### Texte fourni
* * * * *

Liquidation judiciaire : la vente de gré à gré d'un immeuble est une vente judiciaire

25.04.2022

Gestion d'entreprise

La vente de gré à gré d'un actif immobilier dépendant d'une liquidation judiciaire du bailleur est une vente faite d'autorité de justice. Le droit légal de préemption du locataire commercial est donc inapplicable.

L’arrêt ci-dessous référencé, relatif à la confrontation du droit légal d’agrément du locataire commercial et de la vente de gré à gré d’un immeuble dans le cadre d’une liquidation judiciaire, mérite une particulière attention.

Les faits de l’espèce s’exposent simplement. Le 29 novembre 2017, une société est mise en liquidation judiciaire et un liquidateur désigné. Le 7 mai 2019, le juge-commissaire autorise la vente de gré à gré d’un immeuble de la société débitrice (C. com., art. L. 642-18 al. 3). Le notaire de l’acquéreur, rédacteur de l’acte, notifie le projet de vente à la société locataire de locaux commerciaux dans l’immeuble et l’informe qu’elle peut exercer son droit de préemption légal (C. com., art. L. 145-46-1). La locataire fait part de son intention de l’exercer. Le litige naît. Le liquidateur saisit le 4 novembre 2019 le juge-commissaire de la difficulté : selon lui, les termes du projet de vente emportaient exemption de ce droit de préemption. Sensible à l’analyse, le juge-commissaire, par ordonnance du 18 décembre 2019, rétracte celle du 7 mai 2019. Il ordonne l’ouverture d’un nouvel appel d’offres pour l’acquisition de l’immeuble de la société débitrice et la notification de l’ordonnance entre autres à la société locataire et au dirigeant de la société débitrice. A la demande de la locataire (C. com., art. R. 642-37-1), la cour d’appel annule l’ordonnance du 18 décembre 2019 pour excès de pouvoir.

* * * * *

### Extrait de données
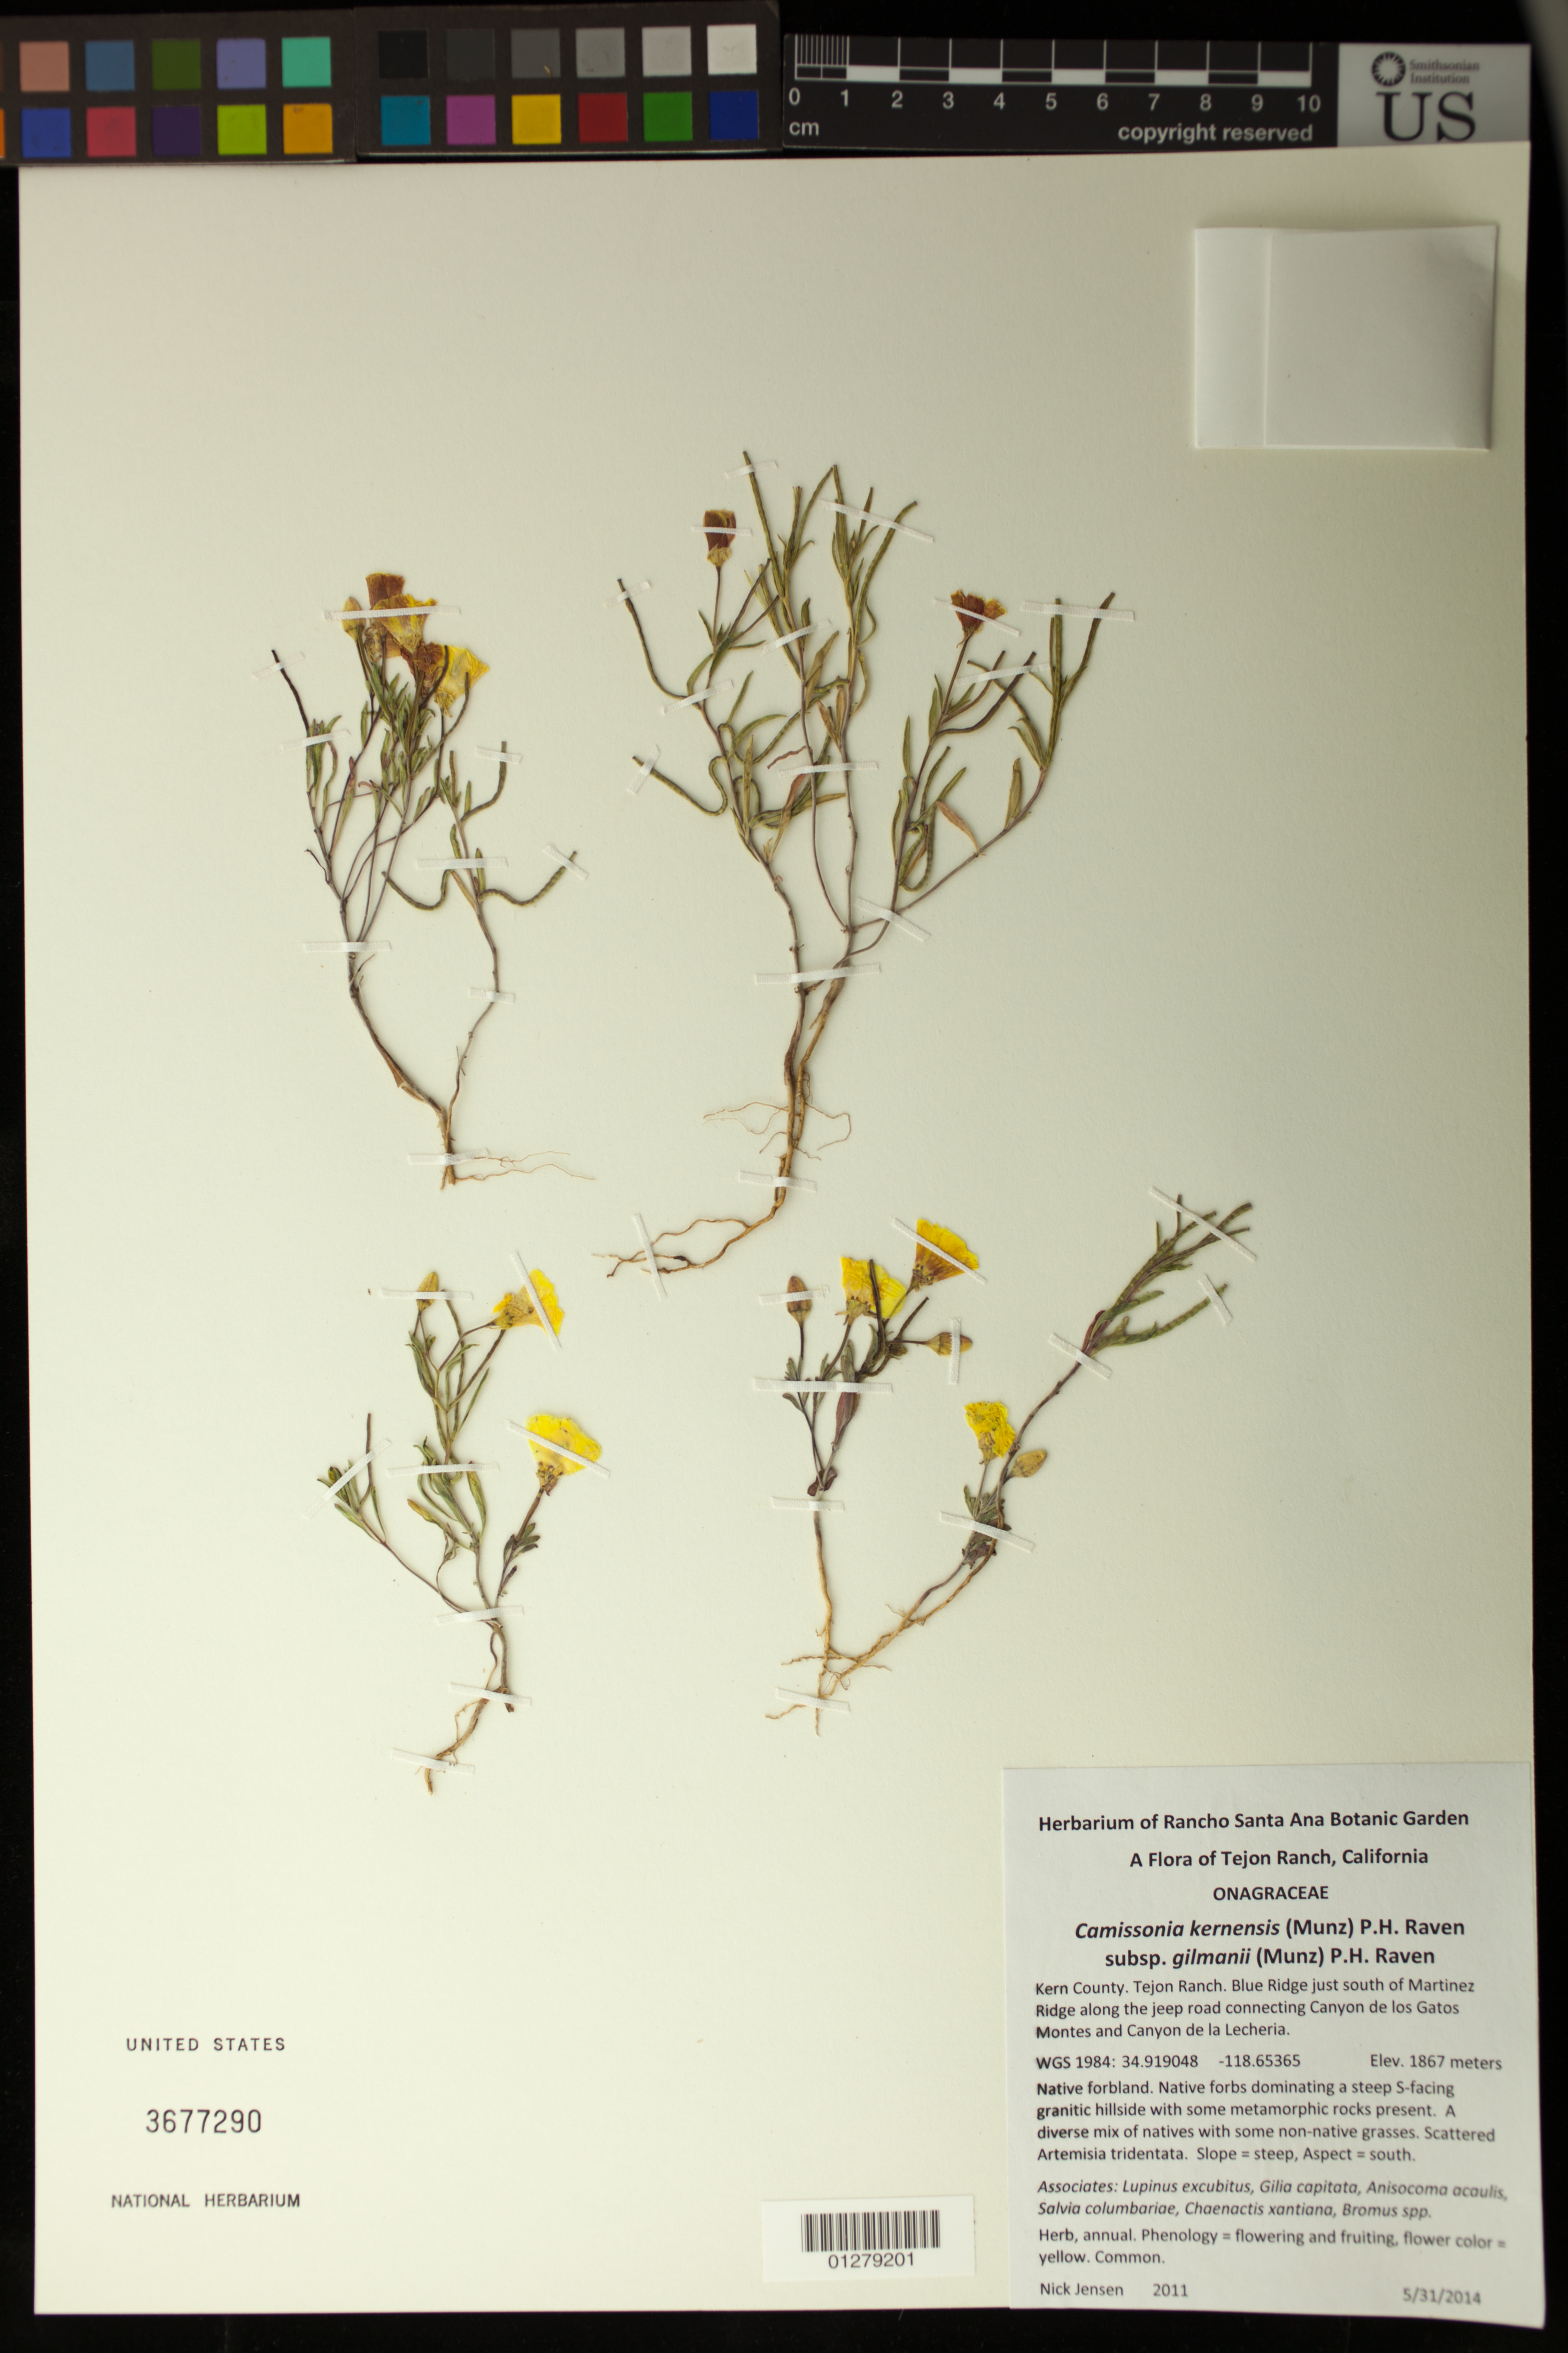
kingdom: Plantae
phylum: Tracheophyta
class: Magnoliopsida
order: Myrtales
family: Onagraceae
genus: Camissonia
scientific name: Camissonia kernensis subsp. gilmanii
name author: (Munz) P.H. Raven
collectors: N. Jensen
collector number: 2011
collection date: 2014-05-10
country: United States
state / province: California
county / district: Kern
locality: Tejon Ranch, Blue Ridge just south of Martinez Ridge along the jeep road connecting Canyon de los Gatos Montes and Canyon de la Lecheria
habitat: Native forbland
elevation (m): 1867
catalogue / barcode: US 3677290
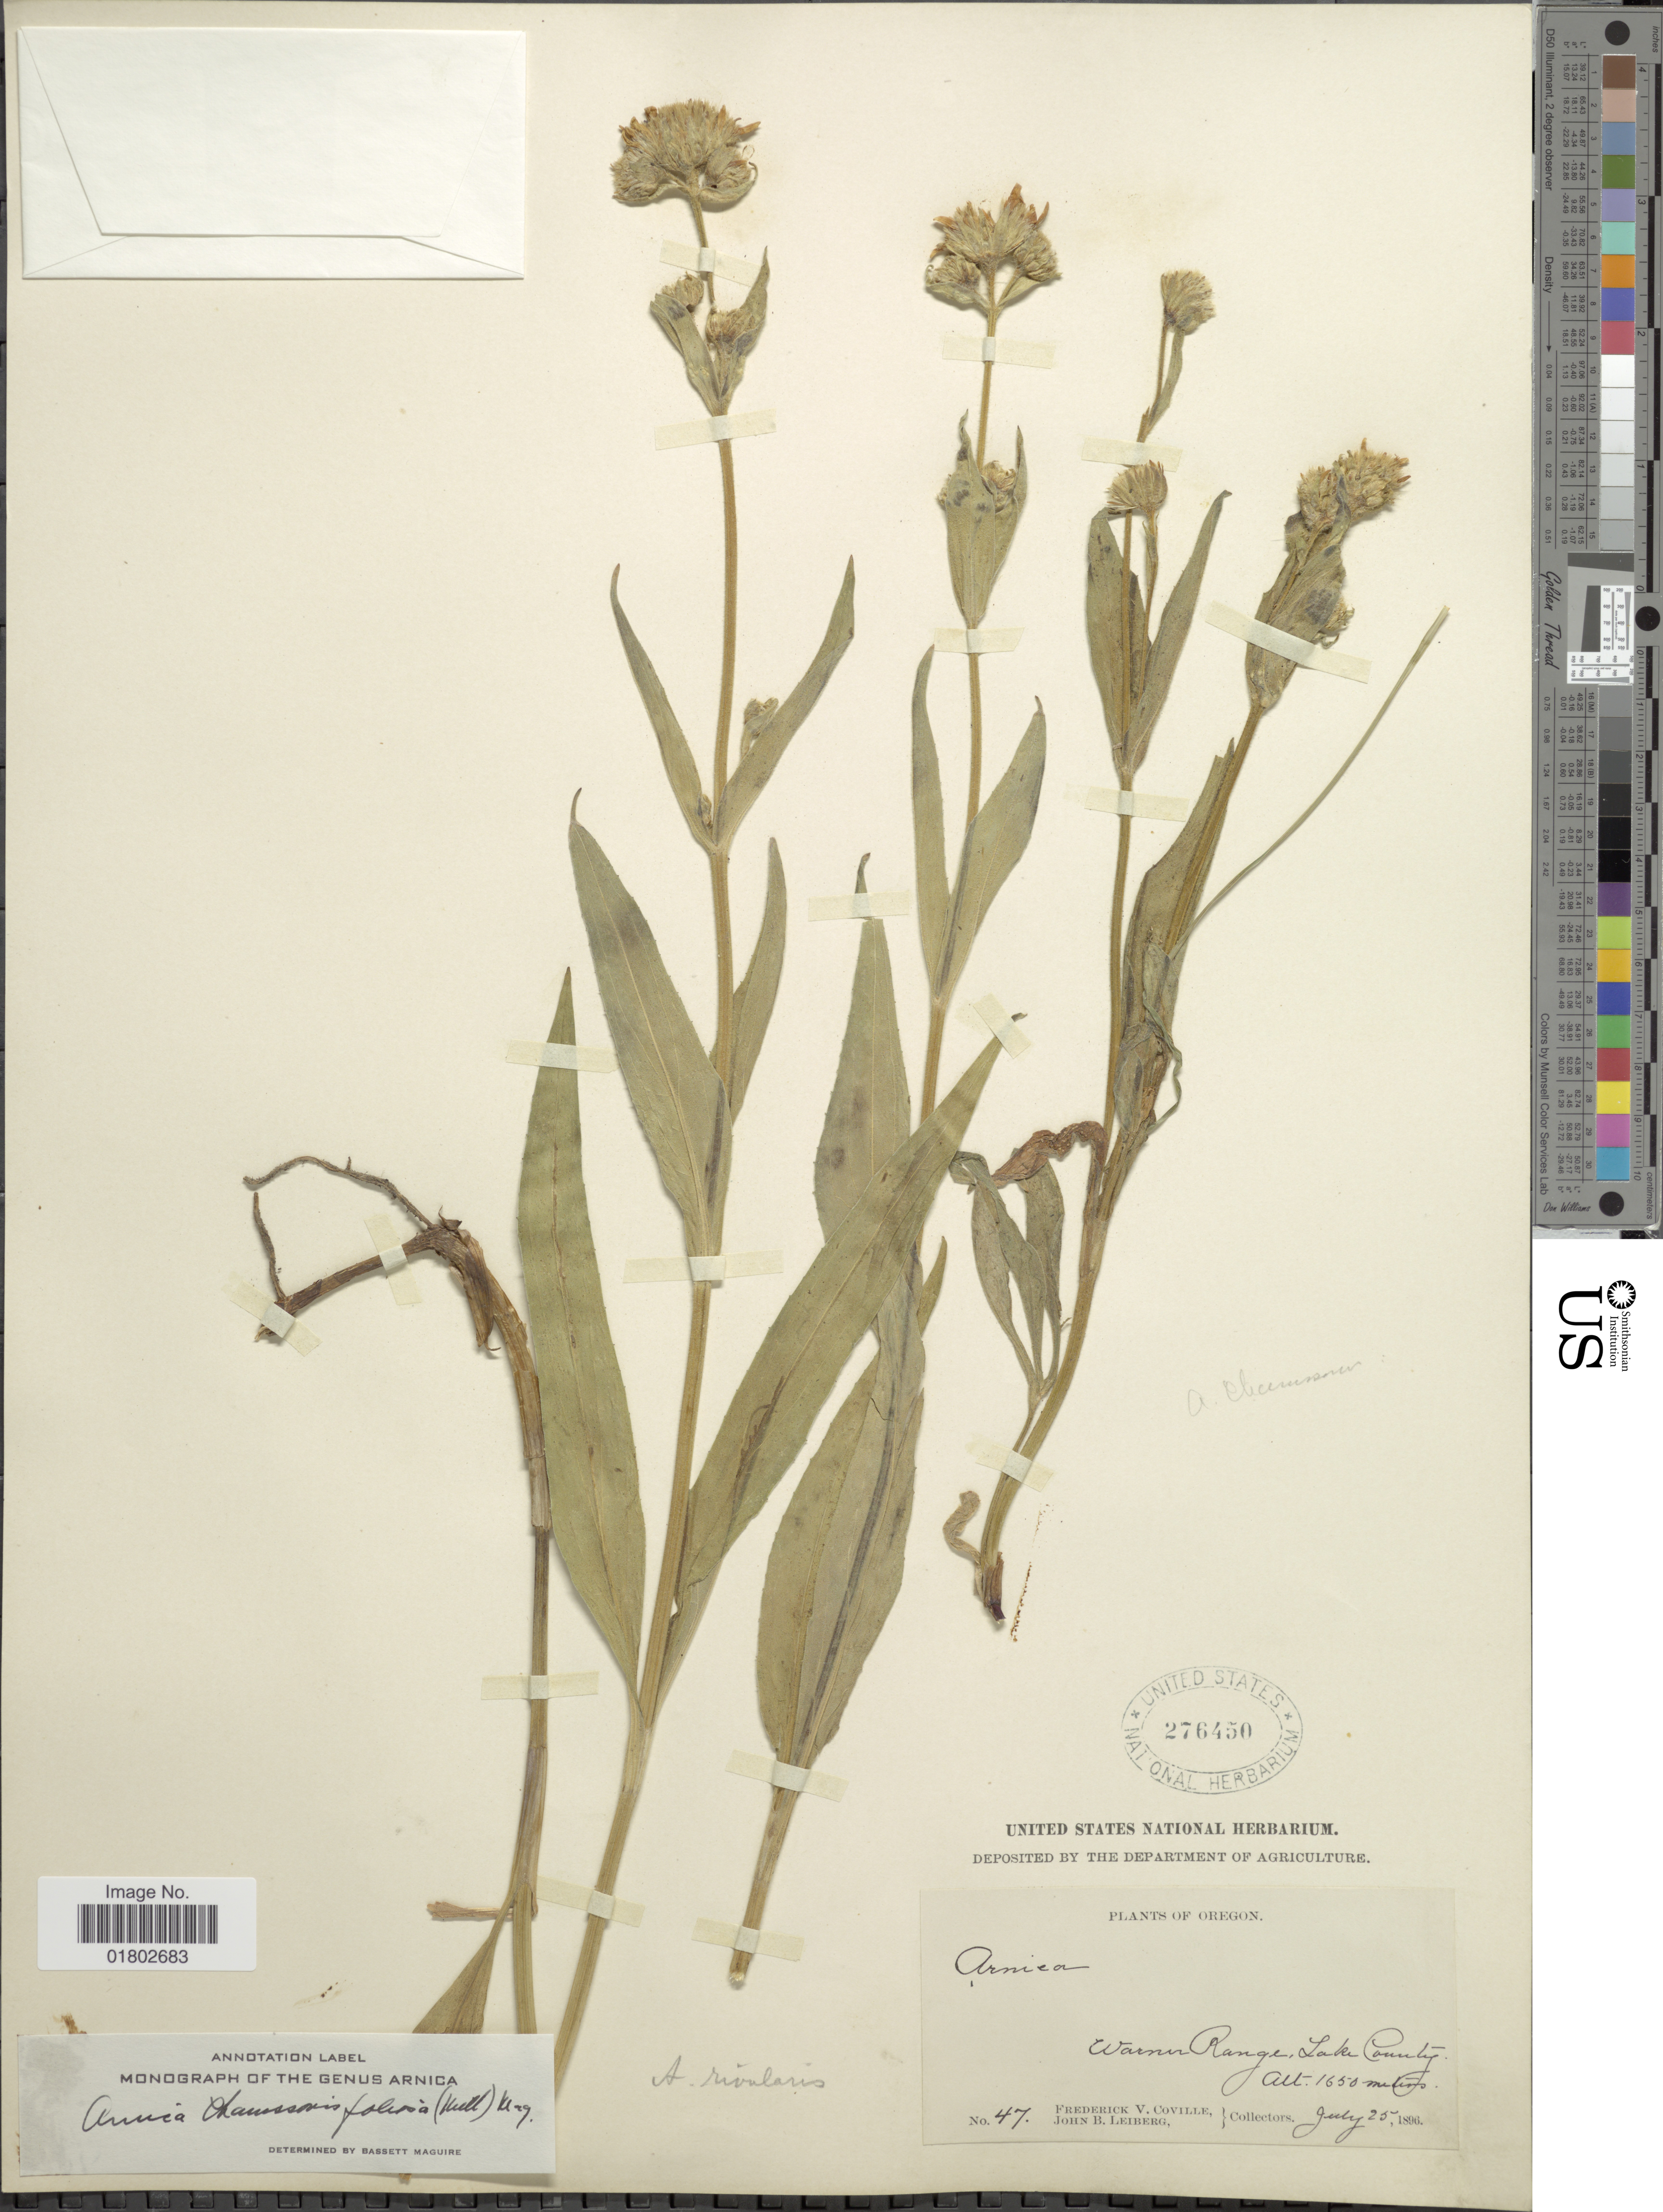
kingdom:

* * * * *

### Travail demandé
**a)** Recopiez le passage de l'article sur la vente de gré à gré en liquidation judiciaire qui va de « La vente de gré à gré d'un actif » jusqu'à « une particulière attention. », en renommant « locataire commercial » en « preneur commercial ».
**b)** Répondez aux questions suivantes d'après l'article sur la vente de gré à gré en liquidation judiciaire.
(i) À quelle date la société est-elle mise en liquidation judiciaire ?
(ii) Qui notifie le projet de vente à la société locataire ?
(iii) Pour quel motif la cour d'appel annule-t-elle l'ordonnance du 18 décembre 2019 ?
Le listing est un matériau distinct de l'article sur la vente de gré à gré en liquidation judiciaire.

### Réponses rédigées
**a)**
La vente de gré à gré d'un actif immobilier dépendant d'une liquidation judiciaire du bailleur est une vente faite d'autorité de justice. Le droit légal de préemption du preneur commercial est donc inapplicable.

L’arrêt ci-dessous référencé, relatif à la confrontation du droit légal d’agrément du preneur commercial et de la vente de gré à gré d’un immeuble dans le cadre d’une liquidation judiciaire, mérite une particulière attention.

**b)**
(i) Le 29 novembre 2017.
(ii) Le notaire de l'acquéreur, rédacteur de l'acte.
(iii) Pour excès de pouvoir.